**PROBLEM REQUIREMENTS:** Output all records precisely as written.

**RECORD EXCERPTS:**
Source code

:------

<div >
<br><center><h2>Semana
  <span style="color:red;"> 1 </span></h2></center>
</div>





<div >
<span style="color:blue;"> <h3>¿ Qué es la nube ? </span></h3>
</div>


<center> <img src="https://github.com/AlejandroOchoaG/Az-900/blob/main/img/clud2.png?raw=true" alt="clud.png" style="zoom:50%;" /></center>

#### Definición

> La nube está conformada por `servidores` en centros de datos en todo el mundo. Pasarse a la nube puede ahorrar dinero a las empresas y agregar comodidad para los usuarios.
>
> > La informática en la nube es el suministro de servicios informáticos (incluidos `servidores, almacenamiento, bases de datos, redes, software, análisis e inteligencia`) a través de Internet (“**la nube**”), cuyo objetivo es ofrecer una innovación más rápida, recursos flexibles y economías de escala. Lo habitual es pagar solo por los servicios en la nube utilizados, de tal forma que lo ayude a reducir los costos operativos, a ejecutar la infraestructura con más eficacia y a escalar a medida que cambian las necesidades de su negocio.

**TASK RESULT:**
Source code

:------

<div >
<br><center><h2>Semana
  <span style="color:red;"> 1 </span></h2></center>
</div>





<div >
<span style="color:blue;"> <h3>¿ Qué es la nube ? </span></h3>
</div>


<center> <img src="https://github.com/AlejandroOchoaG/Az-900/blob/main/img/clud2.png?raw=true" alt="clud.png" style="zoom:50%;" /></center>

#### Definición

> La nube está conformada por `servidores` en centros de datos en todo el mundo. Pasarse a la nube puede ahorrar dinero a las empresas y agregar comodidad para los usuarios.
>
> > La informática en la nube es el suministro de servicios informáticos (incluidos `servidores, almacenamiento, bases de datos, redes, software, análisis e inteligencia`) a través de Internet (“**la nube**”), cuyo objetivo es ofrecer una innovación más rápida, recursos flexibles y economías de escala. Lo habitual es pagar solo por los servicios en la nube utilizados, de tal forma que lo ayude a reducir los costos operativos, a ejecutar la infraestructura con más eficacia y a escalar a medida que cambian las necesidades de su negocio.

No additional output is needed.